И нужно же было этому случаю произойти, когда Дерябин ставил на ксендза две последние ставки: свою и Гришину, больше денег не было ни копейки! Весь месяц перед этим тянулась полоса неудач. Опаздывал известный до тех пор своей точностью Мухин. Первым ни с того ни с сего выходил законоучитель, отец Гавриил. Все перевернулось!
Дерябин ходил злой, угрюмый. Не вытерпев, он напал на Гришу:
— Ловок ты, погляжу! Ходит себе ручки в брючки, а я за него играй! Тебе и горя мало, не свои проигрываешь.
— Я тебе отдам!
— А откуда возьмешь?
«Да. Откуда взять денег?»
Гриша замолчал, покраснев от стыда.
— Ты, говорят, зубрила-мученик, — продолжал придираться Дерябин: — на пятерках гонишь.
— Нет, не на пятерках. По чистописанию у меня тройки. А деньги я тебе отдам, не бойся!
Дерябин вдруг утих — то ли потому, что по чистописанию у Гриши тройки, то ли от упоминания о деньгах.
— Ну ладно, Гринька. Я это с досады на того черта в юбке, на Делюля. Ведь экая подлость! Кто бы от него ждал? Ты на меня не сердись.
— Я не сержусь.
Гриша и в самом деле не сердился. На кого ж сердиться? На себя?
Дерябин постоял и ушел понурясь.
Откуда взять денег? Написать домой отцу — нет, не повернется рука.
В это время к Грише подскочил Никаноркин и нарочито писклявым голосом крикнул:
— Держи! — и сунул что-то Грише в карман.
Гриша вытащил из кармана два двугривенных.
А Никаноркин уже ускакал. И издали крикнул:
— Я все знаю!
Востроносое его лицо показалось Грише прекрасным. Гриша забыл в эту минуту и о двугривенных и о тотализаторе… Не в этом было дело.
Сколько у него теперь друзей! Довгелло. Никаноркин. С некоторой натяжкой к друзьям можно теперь отнести и Сергея Леховича — все-таки он оказался своим человеком, не барином. Жалко только, что он такой врун.
Потом вспомнился почему-то Арямов. Ну, этот если и не друг (как может быть другом Гриши такой большой человек?), то добрый знакомый. В самом деле, Федор Иванович держался с Гришей дружелюбно: при встрече, посмеиваясь, называл его кумом пожарным, а иногда спрашивал, взяв Гришу за плечо: «Как дела, мужичок?»
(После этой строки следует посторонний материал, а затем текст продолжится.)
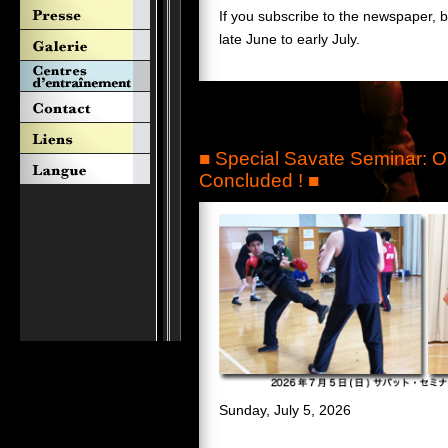
If you subscribe to the newspaper, 
late June to early July.
■ Special Savate Seminar:
Concluded ! ■
Sunday, July 5, 2026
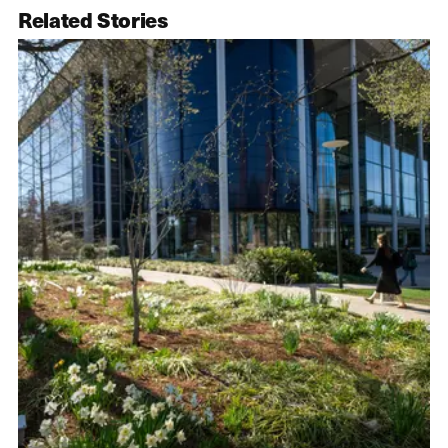
Related Stories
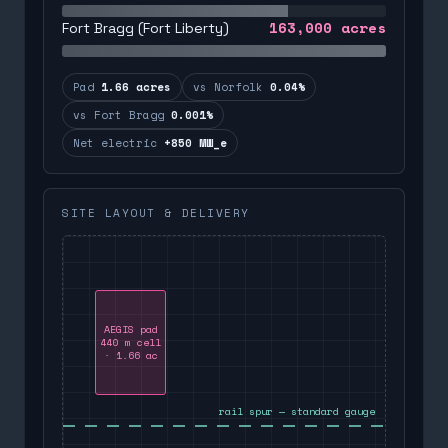
163,000
acres
Fort Bragg (Fort Liberty)
Pad
1.66 acres
vs Norfolk
0.04%
vs Fort Bragg
0.001%
Net electric
+850 MW_e
SITE LAYOUT & DELIVERY
AEGIS pad
440 m cell
· 1.66 ac
rail spur — standard gauge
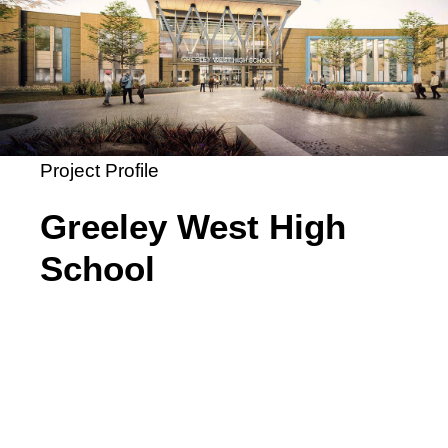
Project Profile
Greeley West High
School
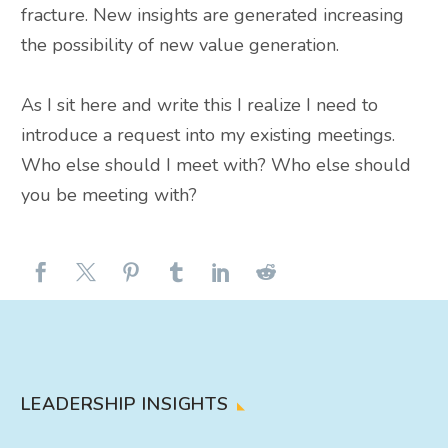
fracture. New insights
are generated
increasing
the possibility of new value generation.
As I sit here and write this I realize I need to
introduce a request into my existing meetings.
Who else should I meet with? Who else should
you be meeting with?
LEADERSHIP INSIGHTS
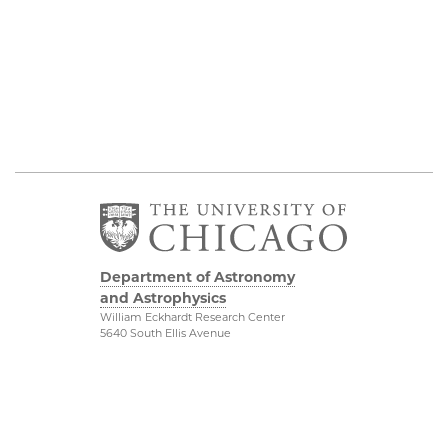
Department of Astronomy
and Astrophysics
William Eckhardt Research Center
5640 South Ellis Avenue
Room 599
Chicago, IL 60637
P: 773-702-8203
Diversity & Inclusion
Physical Sciences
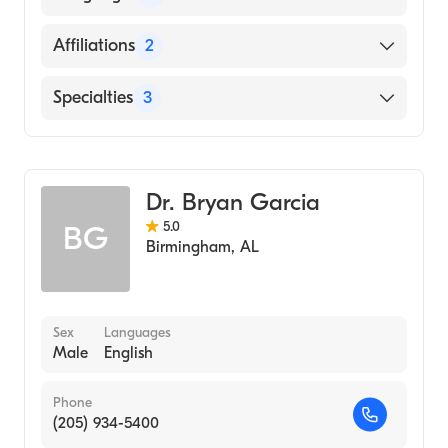
English
Affiliations
2
Saint Vincent's East
Specialties
3
Coosa Valley Medical Center
Critical Care Medicine
Pulmonary Disease
Dr. Bryan Garcia
Internal Medicine
5.0
BG
Birmingham
,
AL
Sex
Languages
Male
English
Phone
(205) 934-5400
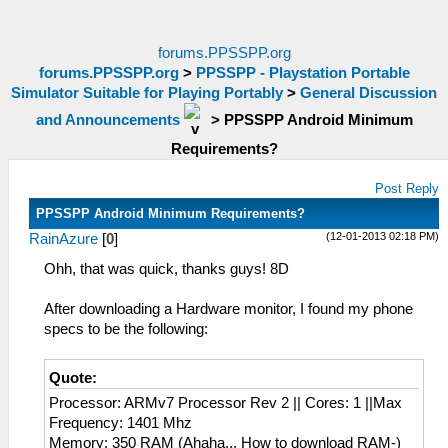
forums.PPSSPP.org
forums.PPSSPP.org
>
PPSSPP - Playstation Portable
Simulator Suitable for Playing Portably
>
General Discussion
and Announcements
>
PPSSPP Android Minimum
Requirements?
Post Reply
PPSSPP Android Minimum Requirements?
(12-01-2013 02:18 PM)
RainAzure
[
0
]
Ohh, that was quick, thanks guys! 8D
After downloading a Hardware monitor, I found my phone
specs to be the following:
Quote:
Processor: ARMv7 Processor Rev 2 || Cores: 1 ||Max
Frequency: 1401 Mhz
Memory: 350 RAM (Ahaha... How to download RAM-)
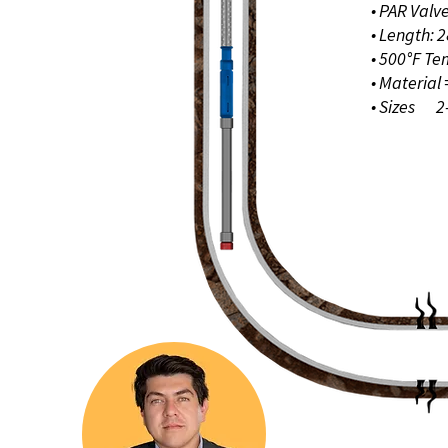
• PAR Valv
• Length: 2
• 500°F T
• Material
• Sizes 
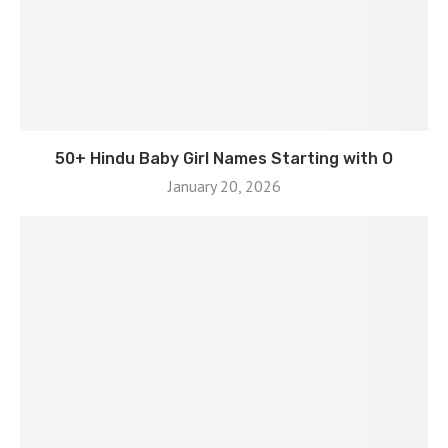
50+ Hindu Baby Girl Names Starting with O
January 20, 2026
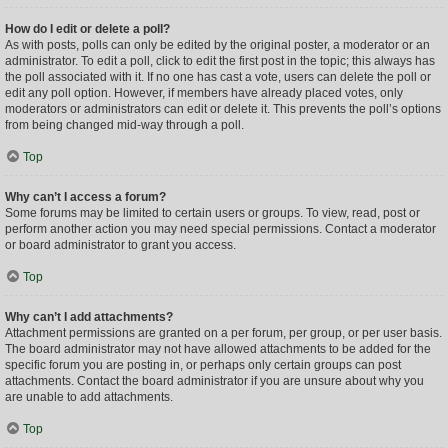
How do I edit or delete a poll?
As with posts, polls can only be edited by the original poster, a moderator or an
administrator. To edit a poll, click to edit the first post in the topic; this always has
the poll associated with it. If no one has cast a vote, users can delete the poll or
edit any poll option. However, if members have already placed votes, only
moderators or administrators can edit or delete it. This prevents the poll’s options
from being changed mid-way through a poll.
Top
Why can’t I access a forum?
Some forums may be limited to certain users or groups. To view, read, post or
perform another action you may need special permissions. Contact a moderator
or board administrator to grant you access.
Top
Why can’t I add attachments?
Attachment permissions are granted on a per forum, per group, or per user basis.
The board administrator may not have allowed attachments to be added for the
specific forum you are posting in, or perhaps only certain groups can post
attachments. Contact the board administrator if you are unsure about why you
are unable to add attachments.
Top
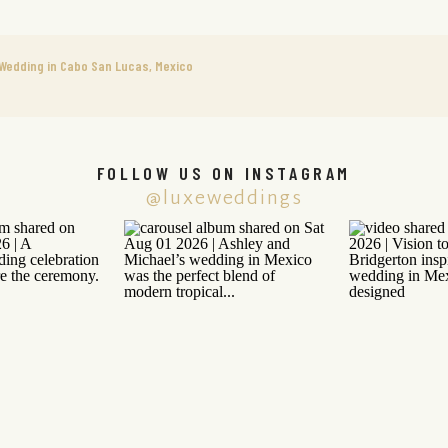
n Wedding in Cabo San Lucas, Mexico
FOLLOW US ON INSTAGRAM
@luxeweddings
А Дерябин? Разве это не друг?
Вспомнив о Петре, Гриша скорей, чтобы успеть до звонка, побежал к нему в первый класс и отдал деньги.
Дерябин обрадовался, подкинул, любуясь, двугривенные на ладони, но не забыл сказать:
— Здесь только сорок копеек. За тобой еще двадцать.
— Ладно.
— Теперь играю только на Делюля, слышишь? Верное дело!
— Слышу. Ладно.
Нет, вышло совсем не ладно. Дерябин поставил ставку на Делюля — и ксендз вышел опять вторым. Что за притча! Дождавшись четверга — это был Делюлев день, — Дерябин упрямо поставил опять на него, и ксендз снова вышел вторым. Скоро и сорок копеек были проиграны.
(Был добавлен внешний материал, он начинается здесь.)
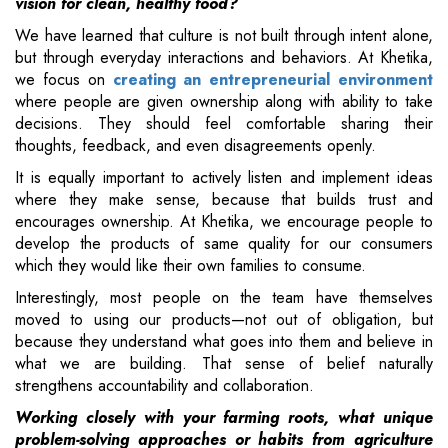
vision for clean, healthy food?
We have learned that culture is not built through intent alone,
but through everyday interactions and behaviors. At Khetika,
we focus on
creating an entrepreneurial environment
where people are given ownership along with ability to take
decisions. They should feel comfortable sharing their
thoughts, feedback, and even disagreements openly.
It is equally important to actively listen and implement ideas
where they make sense, because that builds trust and
encourages ownership. At Khetika, we encourage people to
develop the products of same quality for our consumers
which they would like their own families to consume.
Interestingly, most people on the team have themselves
moved to using our products—not out of obligation, but
because they understand what goes into them and believe in
what we are building. That sense of belief naturally
strengthens accountability and collaboration.
Working closely with your farming roots, what unique
problem-solving approaches or habits from agriculture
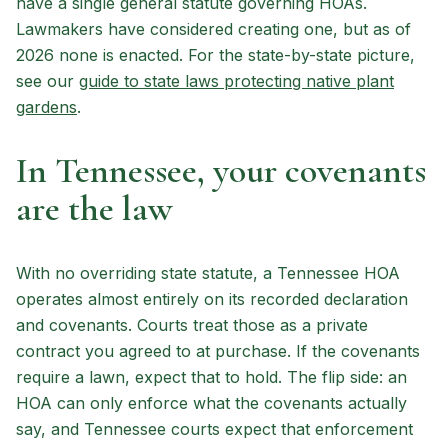
have a single general statute governing HOAs.
Lawmakers have considered creating one, but as of
2026 none is enacted. For the state-by-state picture,
see our
guide to state laws protecting native plant
gardens
.
In Tennessee, your covenants
are the law
With no overriding state statute, a Tennessee HOA
operates almost entirely on its recorded declaration
and covenants. Courts treat those as a private
contract you agreed to at purchase. If the covenants
require a lawn, expect that to hold. The flip side: an
HOA can only enforce what the covenants actually
say, and Tennessee courts expect that enforcement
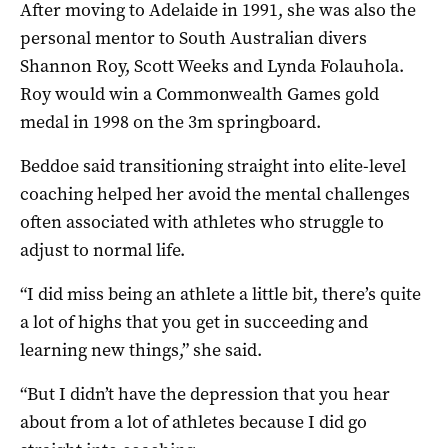
After moving to Adelaide in 1991, she was also the
personal mentor to South Australian divers
Shannon Roy, Scott Weeks and Lynda Folauhola.
Roy would win a Commonwealth Games gold
medal in 1998 on the 3m springboard.
Beddoe said transitioning straight into elite-level
coaching helped her avoid the mental challenges
often associated with athletes who struggle to
adjust to normal life.
“I did miss being an athlete a little bit, there’s quite
a lot of highs that you get in succeeding and
learning new things,” she said.
“But I didn’t have the depression that you hear
about from a lot of athletes because I did go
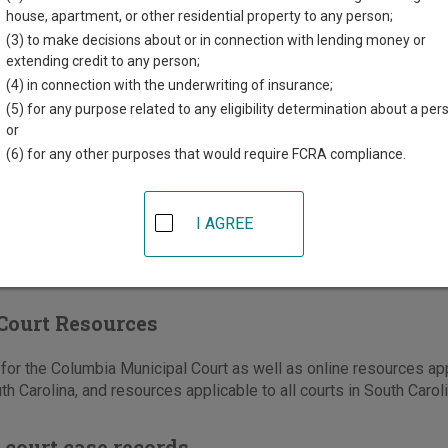
hington Street, PO Box 644
house, apartment, or other residential property to any person;
a
,
SC
29202
(3) to make decisions about or in connection with lending money or
extending credit to any person;
803-545-3150
(4) in connection with the underwriting of insurance;
(5) for any purpose related to any eligibility determination about a per
e
|
Directions
or
(6) for any other purposes that would require FCRA compliance.
I AGREE
Court Resources
or the Columbia Municipal Court as well as online resources appl
th Carolina, and resources applicable to all courts in South Caroli
 court case records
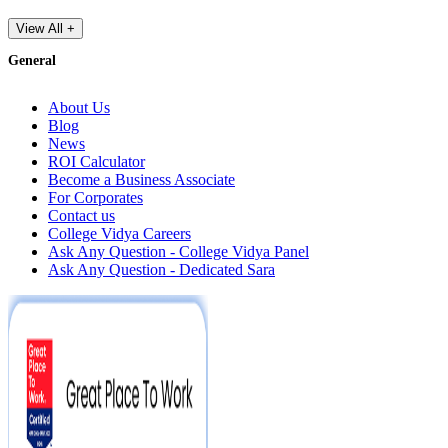
View All +
General
About Us
Blog
News
ROI Calculator
Become a Business Associate
For Corporates
Contact us
College Vidya Careers
Ask Any Question - College Vidya Panel
Ask Any Question - Dedicated Sara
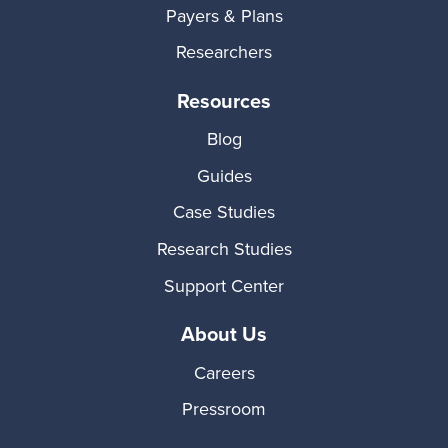
Payers & Plans
Researchers
Resources
Blog
Guides
Case Studies
Research Studies
Support Center
About Us
Careers
Pressroom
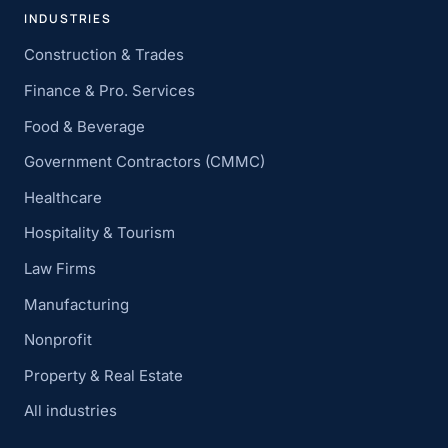
INDUSTRIES
Construction & Trades
Finance & Pro. Services
Food & Beverage
Government Contractors (CMMC)
Healthcare
Hospitality & Tourism
Law Firms
Manufacturing
Nonprofit
Property & Real Estate
All industries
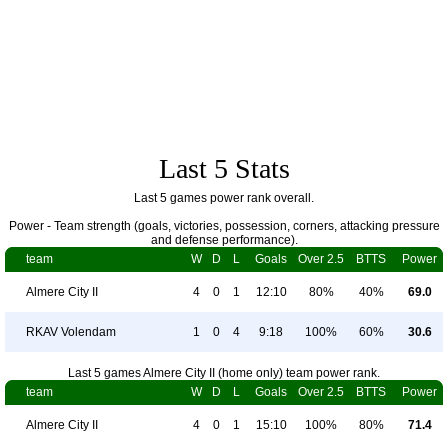
Last 5 Stats
Last 5 games power rank overall.
Power - Team strength (goals, victories, possession, corners, attacking pressure
and defense performance).
team
W
D
L
Goals
Over 2.5
BTTS
Power
Almere City II
4
0
1
12:10
80%
40%
69.0
RKAV Volendam
1
0
4
9:18
100%
60%
30.6
Last 5 games Almere City II (home only) team power rank.
team
W
D
L
Goals
Over 2.5
BTTS
Power
Almere City II
4
0
1
15:10
100%
80%
71.4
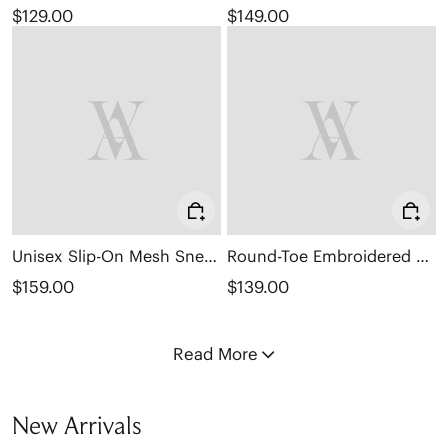
$129.00
$149.00
Unisex Slip-On Mesh Sneakers (Allday)
Round-Toe Embroidered Loafers (Audrey)
$159.00
$139.00
Read More
New Arrivals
Все пропало, все спуталось: теперь Дерябин и не помнил уже толком, сколько он поставил за Гришу, а сколько за себя самого.
А Гриша помнил только одно: из долгов ему теперь не вылезти. Он был должен Стрелецкому — там, наверное, уже наросло до рубля, — потом Дерябину и, наконец, Никаноркину.